接客現場や接客ロールプレイングコンテストなどを見ていて、優秀なスタッフに見られる共通点は「共感力」であるのは間違いないのですが、弊社が考える共感力をさらに進んだ形で体現されている方々もいらっしゃいます。
その方々は共感を2種類に分けて、バランスよく使い分けています。

2種類の「共感」

  • Cognitive empathy
    認知的共感

    1つ目は、お客さまの置かれている状況を理解しようとする力です。これは感情心理学において「認知的共感」といいます。
    例えば、お客さまが上司の自宅に手土産を持って行くという状況において「上司との関係はどうなんだろう?」「上司の奥様もいるのかな?」「お子さまは?」とお客さまの立場になって考え、状況を理解しようとします。「頭による知的理解」などとも言います。

  • Affect empathy
    情動的共感

    2つ目は、置かれている状況を踏まえ、お客さまの感情を自分のように感じる力です。これは「情動的共感」といいます。
    お客さま上司に手土産を持って行くにあたって「ドキドキしている!」「喜んでもらいたい!」「驚かせたい!」というように、お客さまの感情を代弁したりします。「心による情的理解」などとも言います。

私たちが一般的に「共感力」と聞いて思い浮かべるのは2つめの「情動的共感」の方だと思います。
弊社が長年接客や接客ロールプレイングを研究してきてたどり着いたのが、接客力の高いスタッフはこの2つの共感力のバランスがとてもよいことです。
もし、接客時の共感において、「認知的共感」ばかりだと、お客さまはなにか作為的なものを感じたりします。
一方、「情動的共感」ばかりだと、お客さまに対する理解不足で「自己中心的な共感」になり、「共に感じる」のではなく、自分だけが感情に浸ってしまっているような印象を受けます。
このように弊社は「共感力」を徹底的に研究し、接客に活かすトレーニングを理論と実践の両面から繰り返し実践してきました。

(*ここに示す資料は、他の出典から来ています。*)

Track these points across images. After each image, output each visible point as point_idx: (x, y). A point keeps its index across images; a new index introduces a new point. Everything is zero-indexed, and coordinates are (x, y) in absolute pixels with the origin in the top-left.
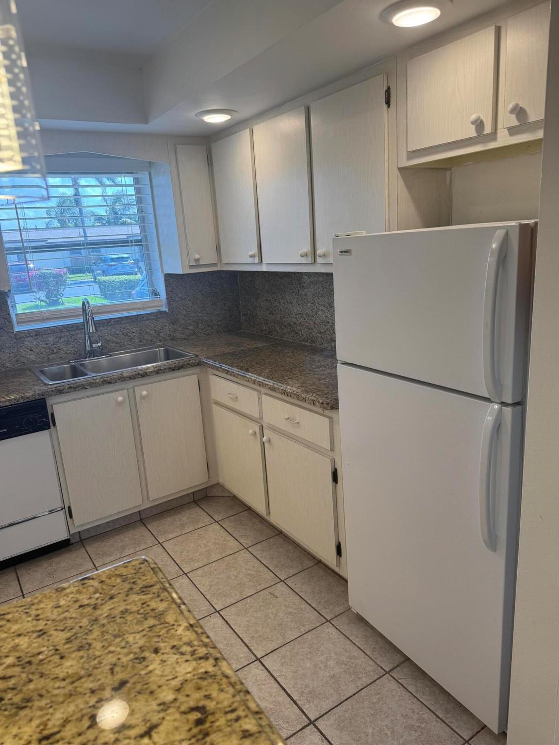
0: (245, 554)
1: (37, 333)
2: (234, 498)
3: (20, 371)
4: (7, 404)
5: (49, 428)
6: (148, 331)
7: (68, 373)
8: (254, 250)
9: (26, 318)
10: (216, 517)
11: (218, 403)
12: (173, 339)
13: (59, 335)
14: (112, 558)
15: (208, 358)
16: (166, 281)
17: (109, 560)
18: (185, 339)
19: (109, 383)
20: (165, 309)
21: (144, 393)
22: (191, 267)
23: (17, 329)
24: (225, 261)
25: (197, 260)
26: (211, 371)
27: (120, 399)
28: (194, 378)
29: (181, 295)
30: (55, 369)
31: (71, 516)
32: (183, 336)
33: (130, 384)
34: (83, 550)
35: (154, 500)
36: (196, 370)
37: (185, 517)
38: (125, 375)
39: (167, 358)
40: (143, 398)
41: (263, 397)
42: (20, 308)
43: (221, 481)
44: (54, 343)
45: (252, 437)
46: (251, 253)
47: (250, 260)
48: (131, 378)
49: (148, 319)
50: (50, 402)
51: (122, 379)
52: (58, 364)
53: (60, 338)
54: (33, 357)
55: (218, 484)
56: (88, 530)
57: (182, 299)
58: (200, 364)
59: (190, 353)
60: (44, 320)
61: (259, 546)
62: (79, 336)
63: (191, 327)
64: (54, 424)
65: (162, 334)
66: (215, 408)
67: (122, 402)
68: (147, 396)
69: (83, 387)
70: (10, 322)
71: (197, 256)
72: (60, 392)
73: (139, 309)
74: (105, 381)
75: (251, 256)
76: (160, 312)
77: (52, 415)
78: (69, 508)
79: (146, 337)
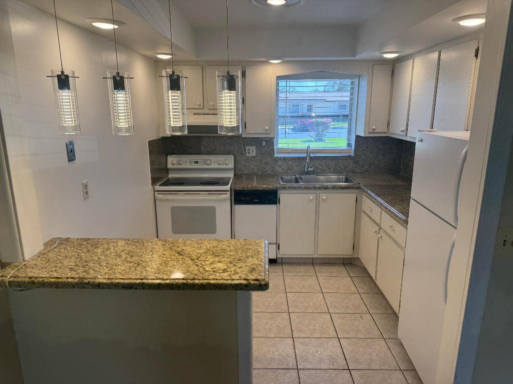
0: (358, 296)
1: (284, 159)
2: (365, 269)
3: (274, 175)
4: (261, 189)
5: (276, 204)
6: (340, 165)
7: (294, 181)
8: (404, 128)
9: (282, 151)
10: (351, 275)
11: (364, 212)
12: (353, 172)
13: (294, 161)
14: (292, 274)
15: (364, 186)
16: (356, 139)
17: (290, 275)
18: (361, 173)
19: (308, 189)
20: (352, 154)
21: (324, 197)
22: (369, 133)
23: (276, 155)
24: (390, 131)
25: (374, 129)
26: (364, 194)
27: (311, 198)
28: (354, 196)
29: (363, 148)
30: (288, 177)
31: (279, 249)
32: (360, 171)
33: (318, 191)
34: (281, 267)
35: (320, 255)
36: (357, 191)
37: (334, 269)
38: (317, 186)
39: (346, 182)
40: (324, 200)
41: (383, 212)
42: (280, 146)
43: (359, 257)
44: (291, 165)
45: (375, 234)
46: (402, 129)
47: (401, 133)
48: (319, 188)
49: (341, 159)
50: (279, 192)
51: (315, 188)
52: (291, 176)
53: (295, 163)
54: (280, 170)
55: (359, 258)
56: (286, 258)
57: (364, 150)
58: (358, 188)
59: (357, 180)
60: (289, 153)
61: (367, 295)
62: (303, 163)
63: (366, 167)
64: (279, 203)
65: (347, 169)
66: (363, 215)
67: (313, 199)
68: (325, 199)
69: (295, 188)
70: (273, 152)
71: (374, 127)
72: (284, 188)
73: (338, 153)
74: (306, 187)
75: (402, 131)
76: (350, 156)
77: (279, 198)
78: (279, 244)
79: (338, 169)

共感接客力の目指すところは「お客さまに愛され、喜ばれる接客」ができるようになることです。

最後に『共感力』(ダイヤモンド社)(ハーバード・ビジネスレビュー[EIシリーズ])の中で、脳科学者の中野信子氏がこのように書いています。

「私たちは、知能の高い人よりも共感力の高い人のほうに好感をもつ」

弊社は知識やテクニックに溺れることなく、これからも「共感力」を武器に、「好かれるスタッフになるため」に日々接客力向上に取り組んでまいります。